[AR] Re: Rocket Labs

  • From: Peter Fairbrother <zenadsl6186@xxxxxxxxx>
  • To: arocket@xxxxxxxxxxxxx
  • Date: Thu, 17 Sep 2015 03:27:26 +0100

On 17/09/15 02:39, Bill Claybaugh wrote:



Sent from my Commodore 64

On Sep 16, 2015, at 8:40 PM, Peter Fairbrother <zenadsl6186@xxxxxxxxx> wrote:

On 17/09/15 00:44, Bill Claybaugh wrote:
Why assume evil when nature is a sufficient explanation?

There was no prior assumption of evil on my part - and if you are correct, no
there is no evil. The market price has been manipulated by no-profit pricing.
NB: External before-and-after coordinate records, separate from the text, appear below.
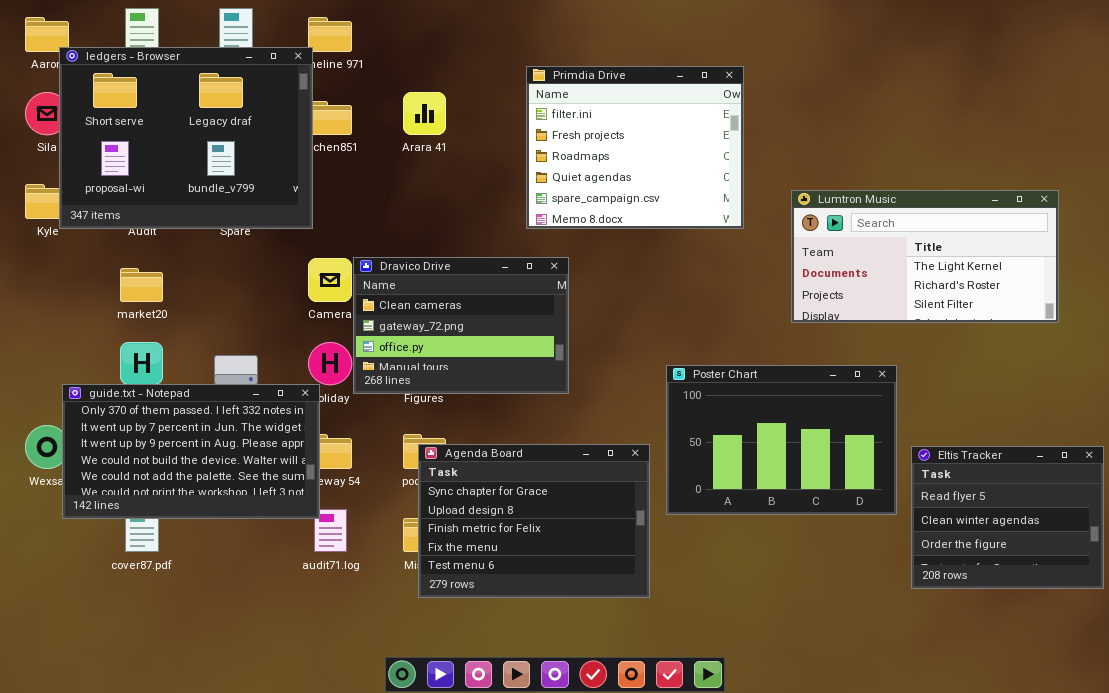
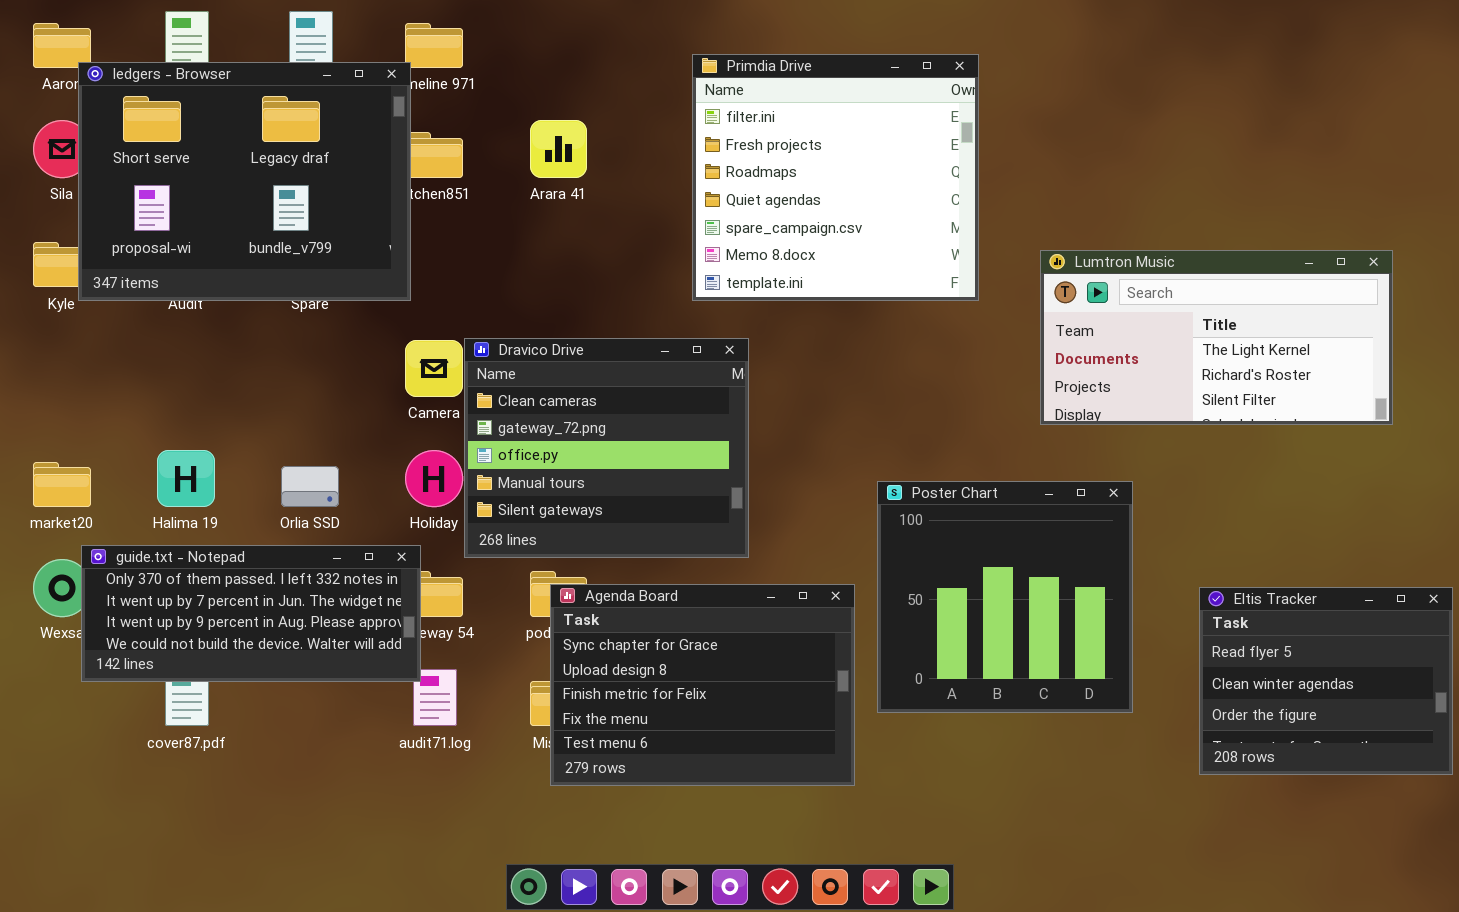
Primdia Drive: [526,66,744,229] -> [692,54,979,301], resized
Dravico Drive: [353,257,569,394] -> [464,338,749,558], resized
market20: [120,268,163,302] -> [33,462,91,507], moved
Poster Chart: [666,365,897,515] -> [877,481,1133,713], resized
guide.txt - Notepad: [62,384,320,519] -> [81,545,421,682], resized

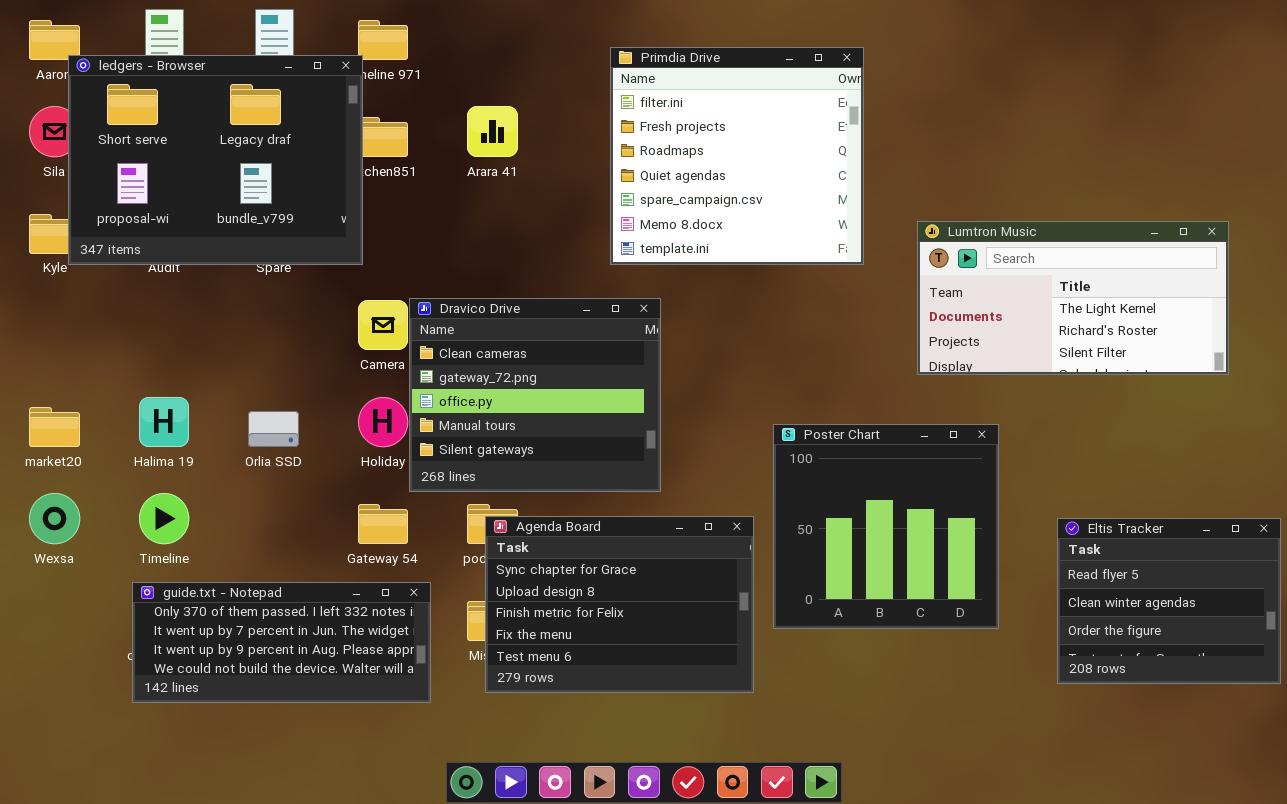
guide.txt - Notepad: [81,545,421,682] -> [132,582,431,703], moved

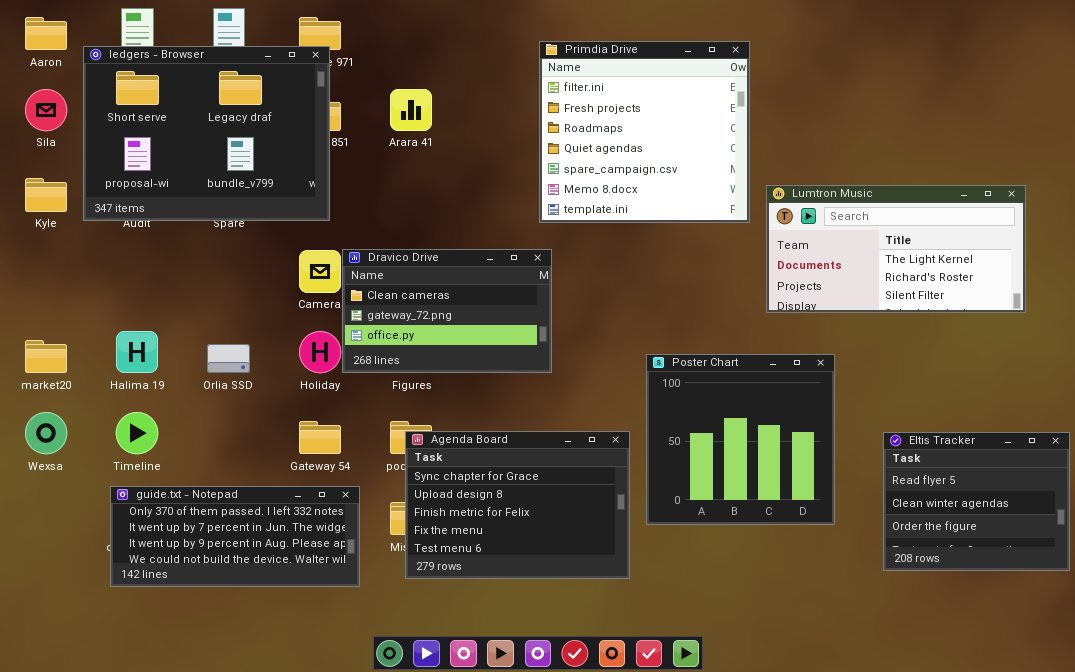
Primdia Drive: [610,47,864,265] -> [539,41,750,223], moved
ledgers - Browser: [68,55,363,265] -> [83,46,330,221], moved
Dravico Drive: [409,298,661,492] -> [342,249,552,373], resized

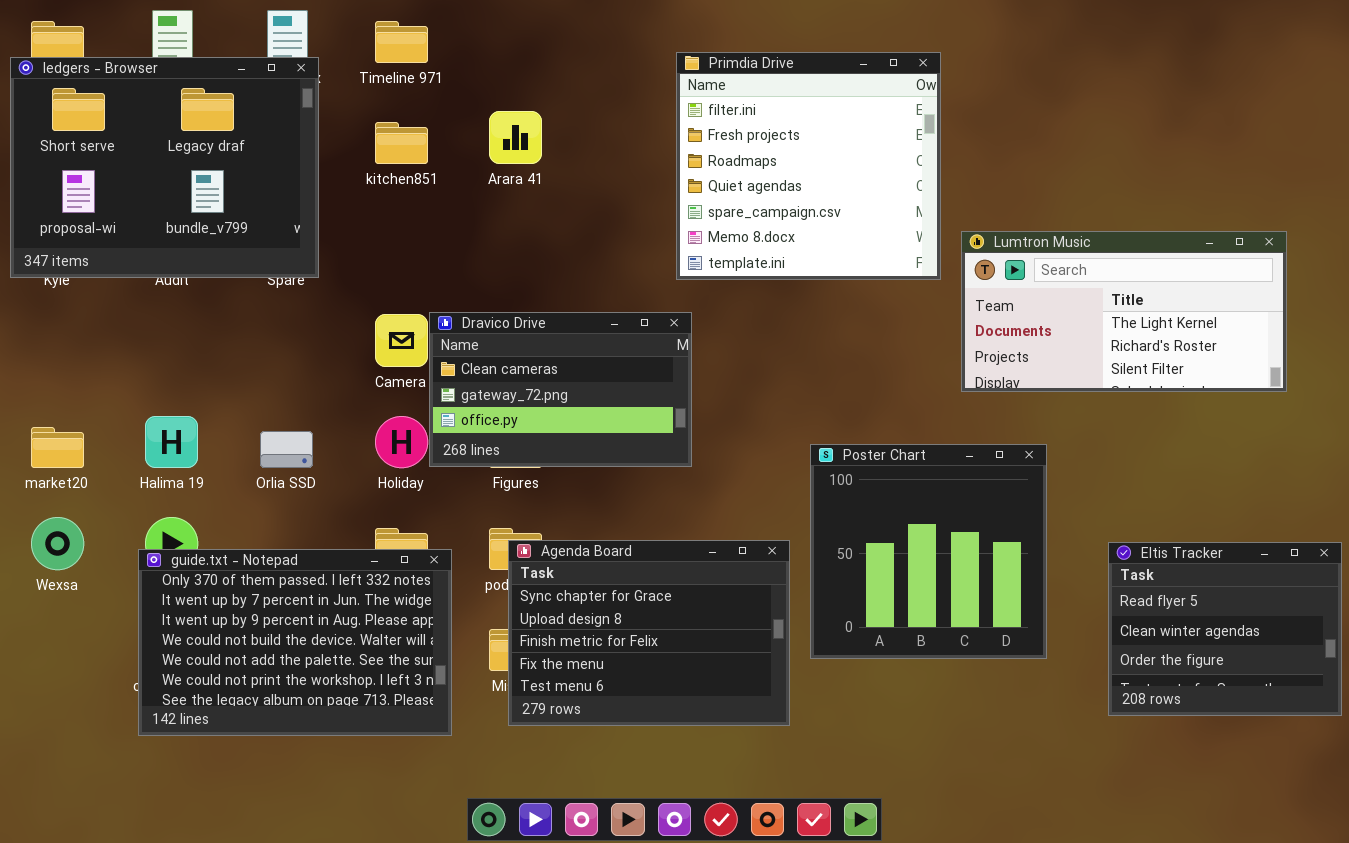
ledgers - Browser: [83,46,330,221] -> [10,57,319,278], moved
guide.txt - Notepad: [110,486,360,587] -> [138,549,452,736], resized

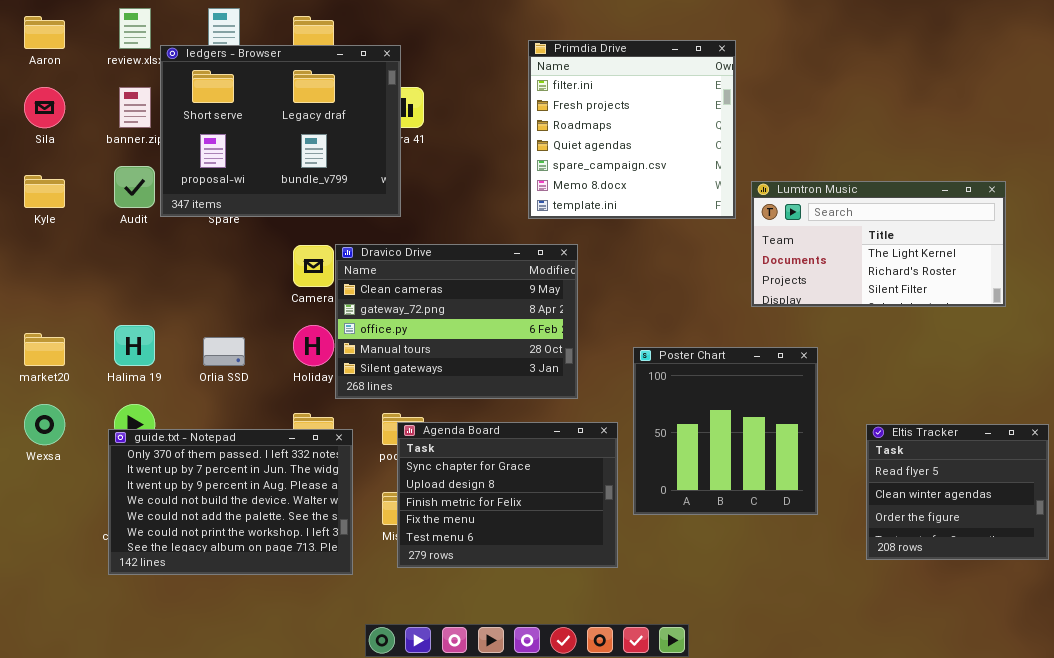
ledgers - Browser: [10,57,319,278] -> [160,45,401,217], moved
Dravico Drive: [429,312,692,467] -> [335,244,578,399], resized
Airlines are both commodity businesses--they have no pricing
power--and service businesses--they have inherently high costs--so
they naturally, through competition, fall to no profit pricing.

Long-term, no-profit pricing is a chimera in a free market.

Agreed.


Any no-profit pricing enterprise must eventually fail in a free market (tiny
disturbances magnify). Over time, no-profit enterprises would not exist without
external support, given for some other reason than the strictly financial -
national pride, or whatever.

Agreed. Most airlines are owned by governments that cover the inevitable
losses--which losses are inevitably magnified by the inefficiency associated
with government ownership....

However--in the U.S.--the bankruptcy system allows some airlines to blow off
their debts every few decades even as others are liquidated.

And--in one known example only--if one does absolutely everything correctly and
makes no errors at all; then it is possible to eek out a very small but
consistent profit in the airline industry. It thus seems possible that the same
might eventually be true in space transportation, but then why would a profit
seeking investor but money into that business instead of biotech or AI?



Space transportation is no different.

Here I must disagree a little. As both commodity brokers and manufacturers,
people like SpaceX do have pricing power.

Ok, in rocketry we are still in, or perhaps coming towards the end of, the era
of national manufacturers/carriers; so the pricing power of eg SpaceX is
limited - but.


Actually, in aviation we are still in the era of national manufacturers too - there are
two contenders, Boeing and Airbus, both of which are "too big/important to
fail".


So what's your point?

First, that the reason why airlines make little or no profit is because they have too much investment, because other forces - which I will consolidate under the term NIG, for "National Interest and Glamour" - invest at least partly for non-financial reasons, and their investments support competitive zero-profit pricing.

Second, that in aviation both NI and Glamour continue to be the main deciding reasons for investment. The continued existence of the two contenders, Boeing airplanes division and Airbus, is a matter of NIG to two separate entities, the US and the EU.

If either Boeing or Airbus falters, it will get supported more. F3ck treaties, f3ck international trade competition agreements, they will find an excuse, and in reality it will get supported more.

Real to-the-death competition between the two is non-existent. [1]



As far as spaaace-launch goes, NI has long been the sole reason for investment. Recently, with the NASA policy change, that has changed a little (though not too much).

However, with that small change, other people are infesting in spaaace. Rocket Labs, the thread title, are an example. It is no longer seen as "the Government will either take you over or out-compete you"..


.. and it may even be becoming somewhat Glamorous to invest in spaaace.



In the previously mentioned article, Buffett mentions that only a very few people made money from automobiles - but let's not forget those few, people like Ford and his chums, who made bucketfuls, shiploads, mountains of money out of automobiles, money which would make today's internet billionaire money look like pin change.

Or the 1830-60 US railway kings.


Transport as a "public good"? Not if I own it!!


-- Peter Fairbrother



[1] incidentally, this applies in many cases where there are only a few contenders - anti-competition law actually helps this, to the considerable detriment of the reasons for anti-competition law.